Now that Rodriguez and Axinte are in a shelter, they have a fighting chance at survival.

It is difficult to imagine how anyone could sleep restfully in such a crowded space — especially while in pain. It is difficult to imagine how anyone could sleep restfully in such a crowded space — especially someone with the level of physical pain described by Rodriguez.

The bathrooms are similar to many public bathrooms with toilets and shower stalls. It seemed challenging to navigate for someone without legs or in a wheelchair, but not impossible. (Most public bathrooms and showers are challenging for people who are not the standard height because the faucets are set for people over five feet tall.)

After the tour, we met with Duncan, who has a degree in psychology and has been working with disabled clients and other vulnerable populations for years. She said she got interested in this work when she was growing up because there was a girl in her neighborhood who was segregated from the other children because of a disability. Duncan met us at a table in her office near a Van Gogh print, the one with a vase of sunflowers. It brought out something of her essence, her curly halo of reddish hair matching the inner circle of flowers, symbolic of the growth and blossoming under her care.

Beds at the Ascencia shelter in Glendale. Photo: Ania Lakritz

Every worker at Ascencia is also a fundraiser. The need to solicit resources is constant. In addition to money, they collect household items to give to the residents in permanent housing.

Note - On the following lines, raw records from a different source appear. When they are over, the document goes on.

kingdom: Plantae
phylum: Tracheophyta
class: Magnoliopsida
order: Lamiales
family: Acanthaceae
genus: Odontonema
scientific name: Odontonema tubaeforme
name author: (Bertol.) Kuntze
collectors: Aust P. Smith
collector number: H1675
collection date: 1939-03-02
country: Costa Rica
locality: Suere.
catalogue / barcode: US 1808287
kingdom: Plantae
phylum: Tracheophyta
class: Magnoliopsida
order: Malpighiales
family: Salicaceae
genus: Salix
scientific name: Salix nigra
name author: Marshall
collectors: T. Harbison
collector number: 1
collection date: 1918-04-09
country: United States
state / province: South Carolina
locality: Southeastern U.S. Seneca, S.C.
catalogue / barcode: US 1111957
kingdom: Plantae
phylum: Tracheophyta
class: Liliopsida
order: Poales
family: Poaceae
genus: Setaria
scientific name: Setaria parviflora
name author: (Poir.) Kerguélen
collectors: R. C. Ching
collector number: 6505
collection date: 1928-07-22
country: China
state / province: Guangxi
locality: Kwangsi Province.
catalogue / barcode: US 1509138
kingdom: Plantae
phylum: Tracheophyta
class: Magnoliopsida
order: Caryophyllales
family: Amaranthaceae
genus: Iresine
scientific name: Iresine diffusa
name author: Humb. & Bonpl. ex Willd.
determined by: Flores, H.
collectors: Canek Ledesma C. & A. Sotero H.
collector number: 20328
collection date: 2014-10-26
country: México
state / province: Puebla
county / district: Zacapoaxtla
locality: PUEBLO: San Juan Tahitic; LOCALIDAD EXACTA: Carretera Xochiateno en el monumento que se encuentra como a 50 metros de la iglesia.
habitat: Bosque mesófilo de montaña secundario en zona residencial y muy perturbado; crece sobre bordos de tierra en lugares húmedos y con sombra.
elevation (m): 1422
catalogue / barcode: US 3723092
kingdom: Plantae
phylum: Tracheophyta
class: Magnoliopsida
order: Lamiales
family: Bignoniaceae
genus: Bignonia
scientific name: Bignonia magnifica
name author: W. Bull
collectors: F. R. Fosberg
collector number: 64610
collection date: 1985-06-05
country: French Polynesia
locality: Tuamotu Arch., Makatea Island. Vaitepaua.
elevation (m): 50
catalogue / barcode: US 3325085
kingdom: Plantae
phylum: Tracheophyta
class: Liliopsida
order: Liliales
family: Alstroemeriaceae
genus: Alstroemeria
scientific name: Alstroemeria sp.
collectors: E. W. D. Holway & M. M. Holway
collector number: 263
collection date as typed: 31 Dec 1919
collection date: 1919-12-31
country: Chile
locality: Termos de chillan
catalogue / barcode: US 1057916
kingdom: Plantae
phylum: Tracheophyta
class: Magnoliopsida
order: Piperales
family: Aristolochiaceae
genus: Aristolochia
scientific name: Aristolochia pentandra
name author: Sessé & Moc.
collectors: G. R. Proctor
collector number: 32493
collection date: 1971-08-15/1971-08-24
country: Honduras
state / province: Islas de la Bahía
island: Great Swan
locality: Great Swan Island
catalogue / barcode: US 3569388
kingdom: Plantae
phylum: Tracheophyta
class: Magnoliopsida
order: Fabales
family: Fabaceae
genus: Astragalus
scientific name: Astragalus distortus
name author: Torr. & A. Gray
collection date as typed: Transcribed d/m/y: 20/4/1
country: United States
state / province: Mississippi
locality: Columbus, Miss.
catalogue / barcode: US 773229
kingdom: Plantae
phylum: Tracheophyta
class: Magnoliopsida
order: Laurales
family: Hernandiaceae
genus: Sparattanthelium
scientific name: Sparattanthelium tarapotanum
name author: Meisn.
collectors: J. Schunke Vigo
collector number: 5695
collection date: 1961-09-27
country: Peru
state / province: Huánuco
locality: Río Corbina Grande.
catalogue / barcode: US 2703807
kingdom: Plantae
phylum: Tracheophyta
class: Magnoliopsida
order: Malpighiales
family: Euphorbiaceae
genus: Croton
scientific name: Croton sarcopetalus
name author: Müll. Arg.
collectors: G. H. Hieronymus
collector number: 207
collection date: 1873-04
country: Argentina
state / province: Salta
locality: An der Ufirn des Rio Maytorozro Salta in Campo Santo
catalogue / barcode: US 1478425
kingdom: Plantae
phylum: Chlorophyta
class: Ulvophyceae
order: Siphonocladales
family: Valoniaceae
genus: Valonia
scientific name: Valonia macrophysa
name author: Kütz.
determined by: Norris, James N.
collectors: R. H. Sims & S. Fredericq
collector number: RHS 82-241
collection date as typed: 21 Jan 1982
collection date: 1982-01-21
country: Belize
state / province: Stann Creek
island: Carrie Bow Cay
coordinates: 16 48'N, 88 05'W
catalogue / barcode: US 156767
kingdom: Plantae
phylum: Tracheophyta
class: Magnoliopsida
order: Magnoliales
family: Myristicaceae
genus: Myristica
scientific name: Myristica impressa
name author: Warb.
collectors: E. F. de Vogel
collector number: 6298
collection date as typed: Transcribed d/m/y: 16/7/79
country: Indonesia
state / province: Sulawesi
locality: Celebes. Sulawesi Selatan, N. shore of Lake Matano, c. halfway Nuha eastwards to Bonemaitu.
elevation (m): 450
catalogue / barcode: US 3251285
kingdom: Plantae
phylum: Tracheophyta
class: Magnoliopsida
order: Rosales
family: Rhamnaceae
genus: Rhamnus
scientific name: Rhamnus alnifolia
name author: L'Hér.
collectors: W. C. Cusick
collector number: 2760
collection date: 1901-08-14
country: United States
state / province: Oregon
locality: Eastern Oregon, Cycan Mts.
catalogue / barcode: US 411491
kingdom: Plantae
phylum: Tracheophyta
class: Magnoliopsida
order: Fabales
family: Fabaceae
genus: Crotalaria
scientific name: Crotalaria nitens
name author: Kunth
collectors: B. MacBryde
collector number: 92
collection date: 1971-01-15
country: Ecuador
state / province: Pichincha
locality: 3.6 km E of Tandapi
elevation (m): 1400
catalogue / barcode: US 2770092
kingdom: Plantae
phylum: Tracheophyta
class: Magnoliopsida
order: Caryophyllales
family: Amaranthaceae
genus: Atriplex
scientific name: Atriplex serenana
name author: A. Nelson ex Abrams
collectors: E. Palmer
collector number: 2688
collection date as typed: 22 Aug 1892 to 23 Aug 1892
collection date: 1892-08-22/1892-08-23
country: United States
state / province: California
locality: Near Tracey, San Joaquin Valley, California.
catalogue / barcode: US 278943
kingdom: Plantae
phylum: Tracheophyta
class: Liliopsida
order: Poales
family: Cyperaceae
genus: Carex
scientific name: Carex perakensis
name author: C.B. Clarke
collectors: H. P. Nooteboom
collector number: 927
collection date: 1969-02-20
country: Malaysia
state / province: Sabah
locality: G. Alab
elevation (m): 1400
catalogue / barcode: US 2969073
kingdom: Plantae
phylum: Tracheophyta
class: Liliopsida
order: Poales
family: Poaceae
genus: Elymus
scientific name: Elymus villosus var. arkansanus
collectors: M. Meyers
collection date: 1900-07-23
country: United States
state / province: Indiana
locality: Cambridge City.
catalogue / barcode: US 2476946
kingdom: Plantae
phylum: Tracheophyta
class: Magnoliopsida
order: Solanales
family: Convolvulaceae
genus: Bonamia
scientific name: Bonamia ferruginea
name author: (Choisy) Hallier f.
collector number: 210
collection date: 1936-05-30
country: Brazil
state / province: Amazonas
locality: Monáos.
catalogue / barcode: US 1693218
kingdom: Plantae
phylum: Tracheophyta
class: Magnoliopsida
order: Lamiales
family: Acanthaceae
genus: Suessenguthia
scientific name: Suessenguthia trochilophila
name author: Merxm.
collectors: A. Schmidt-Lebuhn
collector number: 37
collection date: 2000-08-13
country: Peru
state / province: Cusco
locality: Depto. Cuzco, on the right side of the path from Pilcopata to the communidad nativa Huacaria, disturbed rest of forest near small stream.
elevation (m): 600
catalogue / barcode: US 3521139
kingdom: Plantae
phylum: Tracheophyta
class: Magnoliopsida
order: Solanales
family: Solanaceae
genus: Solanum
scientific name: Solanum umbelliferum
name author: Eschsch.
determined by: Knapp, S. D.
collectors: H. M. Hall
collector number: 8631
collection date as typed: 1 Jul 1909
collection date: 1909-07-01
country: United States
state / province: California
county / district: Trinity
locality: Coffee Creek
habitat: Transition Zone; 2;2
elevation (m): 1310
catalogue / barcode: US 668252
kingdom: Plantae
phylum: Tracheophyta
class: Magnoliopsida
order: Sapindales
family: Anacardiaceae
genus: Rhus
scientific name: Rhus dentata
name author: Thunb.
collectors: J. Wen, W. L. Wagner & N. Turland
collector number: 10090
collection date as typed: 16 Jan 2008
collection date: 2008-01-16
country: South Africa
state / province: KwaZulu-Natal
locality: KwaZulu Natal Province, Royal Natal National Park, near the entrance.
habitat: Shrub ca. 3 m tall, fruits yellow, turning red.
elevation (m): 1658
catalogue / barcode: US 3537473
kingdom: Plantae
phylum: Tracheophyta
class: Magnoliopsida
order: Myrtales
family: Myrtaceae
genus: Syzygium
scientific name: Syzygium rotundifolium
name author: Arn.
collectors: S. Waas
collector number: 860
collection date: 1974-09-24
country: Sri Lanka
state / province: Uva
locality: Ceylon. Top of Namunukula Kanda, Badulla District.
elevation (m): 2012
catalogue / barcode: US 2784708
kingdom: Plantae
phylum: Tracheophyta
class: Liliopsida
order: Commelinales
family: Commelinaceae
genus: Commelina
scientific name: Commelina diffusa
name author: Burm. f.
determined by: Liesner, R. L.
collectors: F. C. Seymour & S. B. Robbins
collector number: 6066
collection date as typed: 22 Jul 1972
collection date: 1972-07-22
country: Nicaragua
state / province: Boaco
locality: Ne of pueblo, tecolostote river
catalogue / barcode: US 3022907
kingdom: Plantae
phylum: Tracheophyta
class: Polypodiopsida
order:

There is a feeling of camaraderie among the occupants and the staff. Residents seemed more empowered at the shelter than the unsheltered homeless people because the latter group is forced to continuously focus on basic needs: food, water, shelter and physical safety. At Ascencia, people experience generosity, however small. In this transitional space, they are all just passing through. Residents each spend up to six months there, but they arrive and depart at different points in time.

People who have had to be extremely self-sufficient are still allowed that independence, but they get to enjoy some care and a sense of family, too. The staff is highly committed.

After a standard six-month stay, most residents are placed in permanent housing. Ascencia boasts a 95% success rate among past residents in maintaining their housing, which Guerrero attributed to “wraparound care,” such as food stamps, social security disability, healthcare and social service workers — all things necessary to keep people in their homes and able to work.

Hopefully, Rodriguez and Axinte will be placed in permanent housing. These two men are now on the luckier side of the statistics. In a city of 69,000 unhoused people, half of whom may have their own physical disabilities, they are two of the 45 people accepted into Ascencia — two people with a fighting chance at regaining stability.